*Extracted text*
If x^{2}+y^{2}=c^{2}, find the least value of \frac{1}{x^{2}} + \frac{1}{y^{2}}.

Solution 1:

Let z^{'}=\frac{1}{x^{2}} + \frac{1}{y^{2}} = \frac{y^{2}+x^{2}}{x^{2}y^{2}} = \frac{c^{2}}{x^{2}y^{2}}

z^{'} will be minimum when \frac{x^{2}y^{2}}{c^{2}} will be minimum.

Now, let z=\frac{x^{2}y^{2}}{c^{2}}=\frac{1}{c^{2}}(x^{2})(y^{2})….call this equation I.

Hence, z will be maximum when x^{2}y^{2} is maximum but (x^{2})(y^{2}) is the product of two factors whose sum is x^{2}+y^{2}=c^{2}.

Hence, x^{2}y^{2} will be maximum when both these factors are equal, that is, when

\frac{x^{2}}{1}=\frac{y^{2}}{1}=\frac{x^{2}+y^{2}}{1}=\frac{c^{2}}{1}. From equation I, maximum value of z=\frac{c^{2}}{4}. Hence, the least value of \frac{1}{x^{2}} + \frac{1}{y^{2}}=\frac{4}{c^{2}}.

Some basics related to maximum and minimum:

Basic 1:

Let a and b be two positive quantities, S their sum and P their product; then, from the identity:

4ab=(a+b)^{2}-(a-b)^{2}, we have

4P=S^{2}-(a-b)^{2} and S^{2}=4P+(a-b)^{2}.

Hence, if S is given, P is greatest when a=b; and if P is given, S is least when a=b. That is, if the sum of two positive quantities is given, their product is greatest when they are equal; and, if the product of two positive quantities is given, their sum is least when they are equal.

Basic 2:

To find the greatest value of a product the sum of whose factors is constant.

Solution 2:

Let there be n factors a,b,c,\ldots, k, and suppose that their sum is constant and equal to s.

Consider the product abc\ldots k, and suppose that a and b are any two unequal factors. If we replace the two unequal factors a and b by the two equal factors \frac{a+b}{2}, \frac{a+b}{2}, the product is increased, while the sum remains unaltered; hence, so long as the product contains two unequal factors it can be increased without altering the sum of the factors; therefore, the product is greatest when all the factors are equal. In this case, the value of each of the n factors is \frac{s}{m}, and the greatest value of the product is (\frac{s}{n})^{n}, or (\frac{a+b+c+\ldots+k}{n})^{n}.

*Tasks to complete*
a: Copy the maxima and minima text, beginning at the words "Let a and b" and stopping after "factors is constant.".
b: Write what comes next in the maxima and minima text, picking up after its final sentence.
The lines after the maxima and minima text are separate material.

*Information shown*
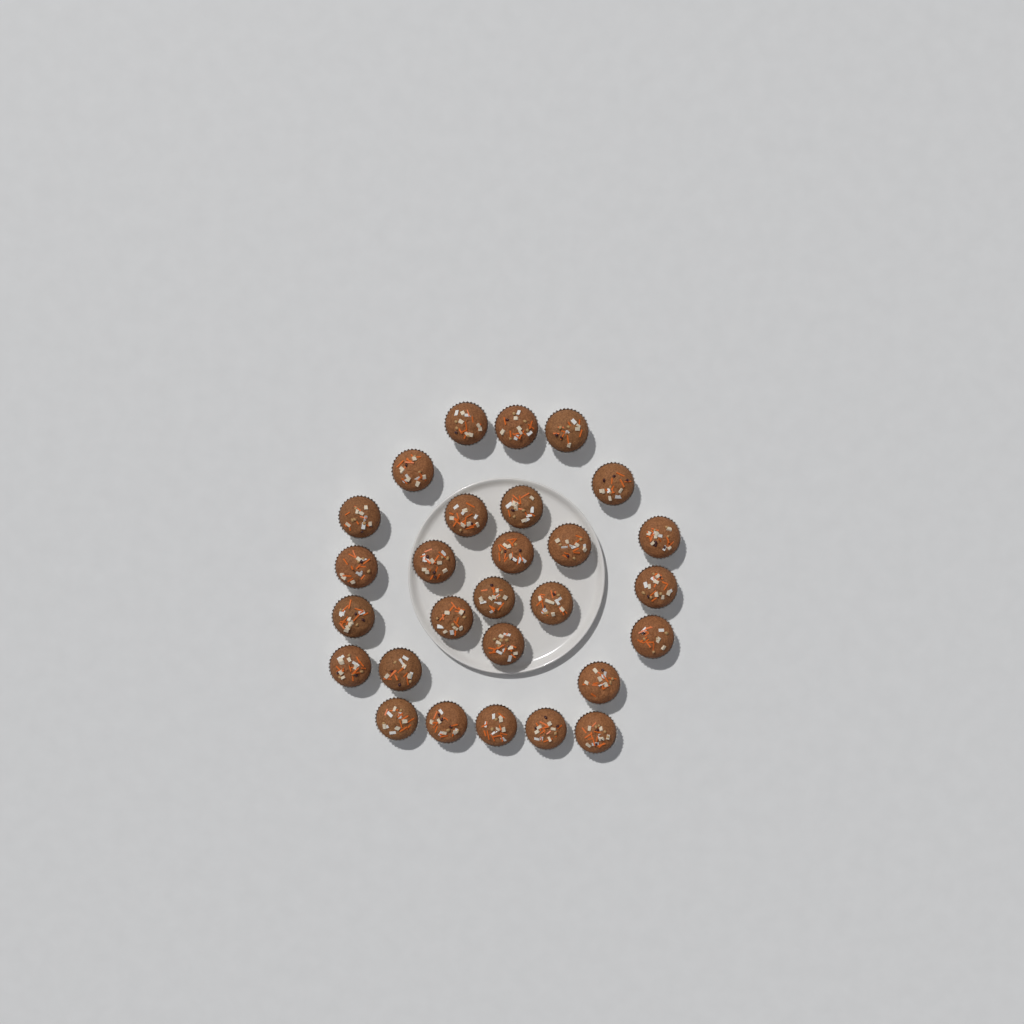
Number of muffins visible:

*In response*
a:
Let a and b be two positive quantities, S their sum and P their product; then, from the identity:

4ab=(a+b)^{2}-(a-b)^{2}, we have

4P=S^{2}-(a-b)^{2} and S^{2}=4P+(a-b)^{2}.

Hence, if S is given, P is greatest when a=b; and if P is given, S is least when a=b. That is, if the sum of two positive quantities is given, their product is greatest when they are equal; and, if the product of two positive quantities is given, their sum is least when they are equal.

Basic 2:

To find the greatest value of a product the sum of whose factors is constant.

b:
Corollary to Basic 2:

If a, b, c, \ldots k are unequal, (\frac{a+b+c+\ldots+k}{n})^{2}>abc\ldots k;

that is, \frac{a+b+c+\ldots +k}{n} > (\frac{a+b+c+\ldots + k}{n})^{\frac{1}{n}}.

By an extension of the meaning of the terms arithmetic mean and geometric mean, this result is usually stated as follows: the arithmetic mean of any number of positive quantities is greater than the geometric mean.

Basic 3:

To find the greatest value of a^{m}b^{n}c^{p}\ldots when a+b+c+\ldots is constant; m,n, p, ….being positive integers.

Solution to Basic 3:

Since m,n,p, …are constants, the expression a^{m}b^{n}c^{p}\ldots will be greatest when (\frac{a}{m})^{m}(\frac{b}{n})^{n}(\frac{c}{p})^{p}\ldots is greatest. But, this last expression is the product of m+n+p+\ldots factors whose sum is m(\frac{a}{m})+n(\frac{b}{n})+p(\frac{c}{p})+\ldots, or a+b+c+\ldots, and therefor constant. Hence, a^{m}b^{n}c^{p}\ldots will be greatest when the factors \frac{a}{m}, \frac{b}{n}, \frac{c}{p}, ldots are all equal, that is, when

\frac{a}{m} = \frac{b}{n} = \frac{c}{p} = \ldots = \frac{a+b+c+\ldots}{m+n+p+\ldots}

Thus, the greatest value is m^{m}n^{n}p^{p}\ldots (\frac{a+b+c+\ldots}{m+n+p+\ldots})^{m+n+p+\ldots}.

Some examples using the above techniques:

Example 1:

Show that (1^{r}+2^{r}+3^{r}+\ldots+n^{r})>n^{n}(n!)^{r} where r is any real number.

Solution 1:

Since \frac{1^{r}+2^{r}+3^{r}+\ldots+n^{r}}{n}>(1^{r}.2^{r}.3^{r}\ldots n^{r})^{\frac{1}{n}}

Hence, (\frac{1^{r}+2^{r}+3^{r}+\ldots+n^{r}}{n})^{n}>1^{r}.2^{r}.3^{r} \ldots n^{r}

that is, >(n!)^{r}, which is the desired result.

Example 2:

Find the greatest value of (a+x)^{3}(a-x)^{4} for any real value of x numerically less than a.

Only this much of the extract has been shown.